The conditional entropy for a binary variable, $V$, is given by:

$$
H(X|V) = \frac{S(V=1)}{S(\varnothing)} \times H(S(V=1)) + \frac{S(V=0)}{S(\varnothing)} \times H(S(V=0)),
$$

where $S(V=v)$
is the set of members of the random variable $X $ corresponding to$V=v$. For example, consider:


In [None]:
df_example = pd.DataFrame({'X': [0, 1, 0, 1, 0, 1],
                           'V': [1, 1, 1, 0, 0, 1]})
df_example

then $S(V=1)$ is the $X$ column from the subsetted data frame:

In [None]:
filtered_df = df_example[df_example['V'] == 1]
filtered_df

Write a function to calculate the conditional entropy of splitting on a particular variable for your dataset.

In [None]:
def conditional_entropy(variable_name, df):
    # Group by the given variable_name and calculate entropy for each group

    # Calculate the probabilities (ps)

    # Return the weighted sum of entropy


Use the function you created in the previous question to determine the reduction in entropy from splitting on each of the five possible variables. Which column yields the greatest reduction in entropy?

In [None]:
# Extract column names except the first one

# Calculate entropy reduction for each variable

# Create the result DataFrame



In [None]:
df_entropy_reduction


Explain intuitively why splitting on that variable resulted in the greatest reduction in entropy?
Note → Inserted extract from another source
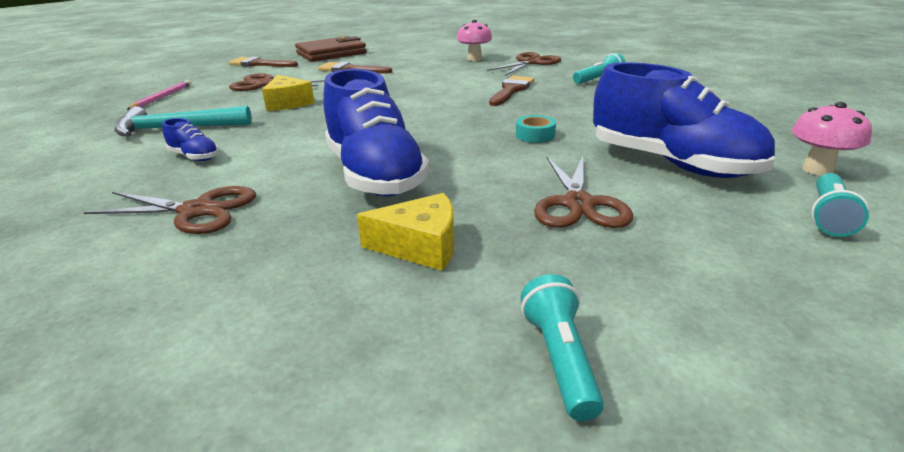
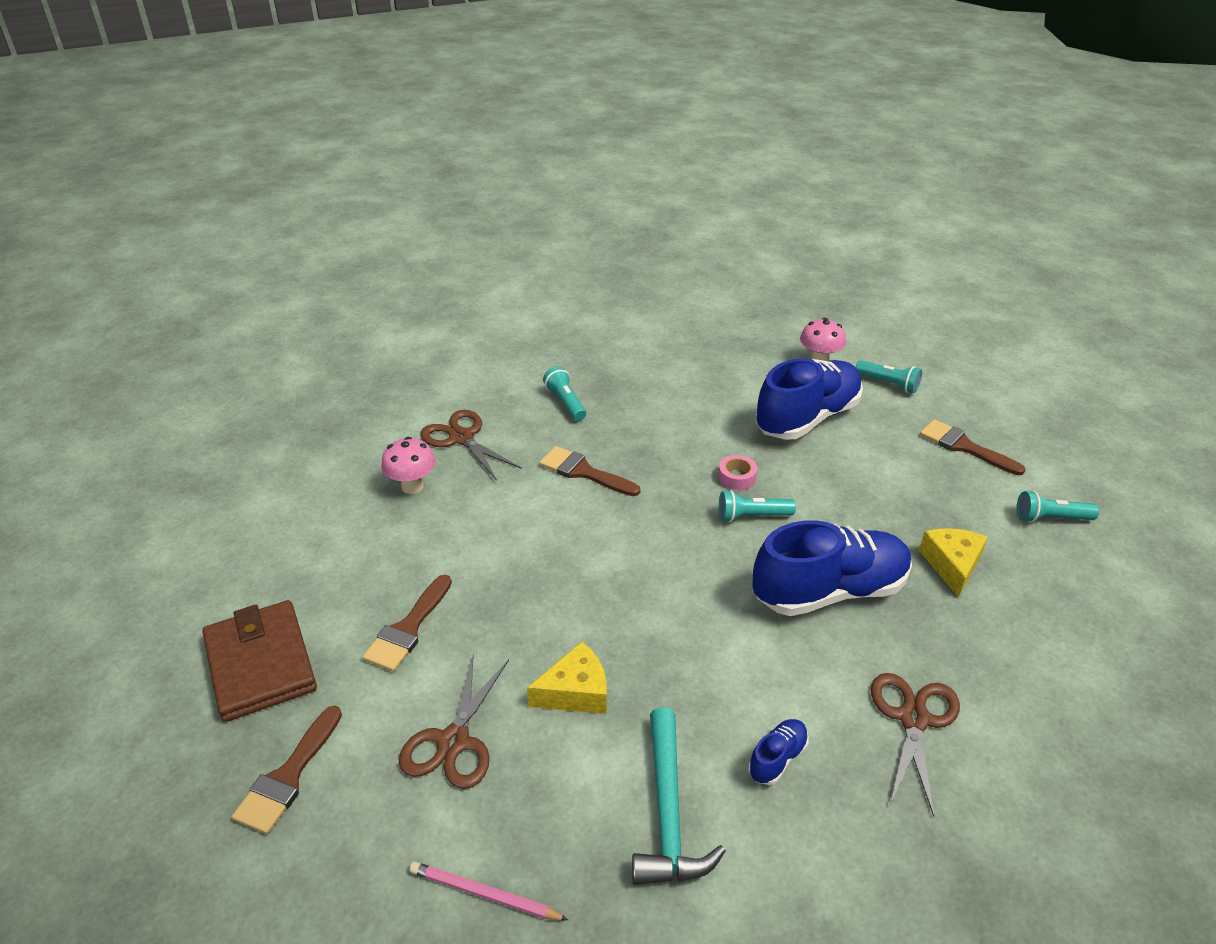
camera: 85 degrees left, 10 degrees up
(478, 142) = (752, 516): none -> turquoise flashlight
(535, 135) = (737, 477): turquoise tape -> pink tape
(578, 204) = (880, 479): brown scissors -> none
(715, 276) = (964, 447): none -> brown brush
Create a decision tree classifier using the variable you have identified. The classifier outputs a classification probability:
$$ \Pr (X=1|V=v)=\frac{1}{S(V=v)}\sum_{i\in S(V=v)} X_i $$

where $X$ denotes the survival variable and $V$ denotes the variable you split on. The above just means your outputted probability of survival is the corresponding fraction surviving in the subset corresponding to that particular value of the variable $V$.

In [None]:
# Define the depth_one_classifier function in Python
def depth_one_classifier( ):


Create a decision tree classifier with depth 2 (i.e. it splits on two variables), where in each step it chooses which variable to split on based on the greatest reduction in entropy.


We now consider splitting on another of the remaining variables.

So, we next split on the class_1 variable.

In [None]:
def depth_two_classifier(  ):



Use your classifier to output the probabilities of survival for each (type of) individual in your dataset. Which groups have the highest survival probabilities and the lowest survival probabilities?